On 11/28/2010 12:44 PM, bearophile wrote:
> Robert Jacques:
>
>> I've spent some time having fun this afternoon optimizing array-equals
>> using vectorization techniques. I found that vectorizing using ulongs
>> worked best on my system except with the shortest strings, where a simple
>> Duff's device edged it out.

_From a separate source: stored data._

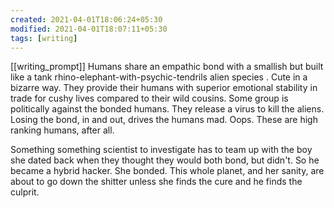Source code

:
 ```yaml
---
created: 2021-04-01T18:06:24+05:30
modified: 2021-04-01T18:07:11+05:30
tags: [writing]
---
```

[[writing_prompt]]
 Humans share an empathic bond with a smallish but built like a tank rhino-elephant-with-psychic-tendrils alien species . Cute in a bizarre way. They provide their humans with superior emotional stability in trade for cushy lives compared to their wild cousins. Some group is politically against the bonded humans. They release a virus to kill the aliens. Losing the bond, in and out, drives the humans mad. Oops. These are high ranking humans, after all. 

Something something scientist to investigate has to team up with the boy she dated back when they thought they would both bond, but didn't. So he became a hybrid hacker. She bonded. This whole planet, and her sanity, are about to go down the shitter unless she finds the cure and he finds the culprit.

If you'd like to try it out on your data set:
>
> Thank you for your work :-)
> A version with your function, D version #8:
>
>
> // D version #8
> import std.file: read;
> import std.c.stdio: printf;
> import std.exception: assumeUnique;
>
> bool arrayComp(bool useBitCompare=true, T)
>                (const T[] a, const T[] b) pure nothrow {
>      if (a.length != b.length)
>          return false;
>
>      static if (useBitCompare) {
>          auto pab = cast(ubyte*)a.ptr;
>          auto pbb = cast(ubyte*)b.ptr;
>          if (pab is pbb)
>              return true;
>
>          auto byte_length = a.length * T.sizeof;
>          auto pa_end = cast(ulong*)(pab + byte_length);
>
>          final switch (byte_length % ulong.sizeof) {
>              case 7: if (*pab++ != *pbb++) return false;
>              case 6: if (*pab++ != *pbb++) return false;
>              case 5: if (*pab++ != *pbb++) return false;
>              case 4: if (*pab++ != *pbb++) return false;
>              case 3: if (*pab++ != *pbb++) return false;
>              case 2: if (*pab++ != *pbb++) return false;
>              case 1: if (*pab++ != *pbb++) return false;
>              case 0:
>          }
>
>          auto pa = cast(ulong*)pab;
>          auto pb = cast(ulong*)pbb;
>
>          while (pa<  pa_end) {
>              if (*pa++ != *pb++)
>                  return false;
>          }
>      } else { // default to a short duff's device
>          auto pa = a.ptr;
>          auto pb = b.ptr;
>          if (pa == pb)
>              return true;
>          auto n  = (a.length + 3) / 4;
>
>          final switch (a.length % 4) {
>              case 0: do { if (*pa++ != *pb++) return false;
>              case 3:      if (*pa++ != *pb++) return false;
>              case 2:      if (*pa++ != *pb++) return false;
>              case 1:      if (*pa++ != *pb++) return false;
>                         } while (--n>  0);
>          }
>      }
>
>      return true;
> }
>
> int test(string data) {
>      int count;
>      foreach (i; 0 ..  data.length - 3) {
>          auto codon = data[i .. i + 3];
>          if (arrayComp(codon, "TAG") || arrayComp(codon, "TGA") || arrayComp(codon, "TAA"))
>              count++;
>      }
>      return count;
> }
>
> void main() {
>      char[] data0 = cast(char[])read("data.txt");
>      int n = 300;
>      char[] data = new char[data0.length * n];
>      for (size_t pos; pos<  data.length; pos += data0.length)
>          data[pos .. pos+data0.length] = data0;
>      string sdata = assumeUnique(data);
>
>      printf("%d\n", test(sdata));
> }
>
>
> Timings, dmd compiler, best of 4, seconds:
>    D #1: 5.72
>    D #4: 1.84
>    D #5: 1.73
>    Psy:  1.59
>    D #8: 1.51
>    D #7: 0.56 (like #6 without length comparisons)
>    D #2: 0.55
>    D #6: 0.47
>    D #3: 0.34
>
>
> Your function can't be inlined because it's big, so this code isn't faster than inlined code like this generated by the compiler:
> (codon.length == 3&&  codon[0] == 'T'&&  codon[1] == 'A'&&  codon[2] == 'G')
>
> Bye,
> bearophile

I don't have your data set, but for me using random data this was within 
a factor 2 of your #3, without any fiddly code.

int test(string data) {
     int count;
     while (true) {
         data = data.find("TAG", "TGA", "TAA")[0];

         if (data.empty) return count;

         count += 1;
         data.popFront;
     }
}

Also, this one is far easier to generalize for strings of different 
lengths, and such :-)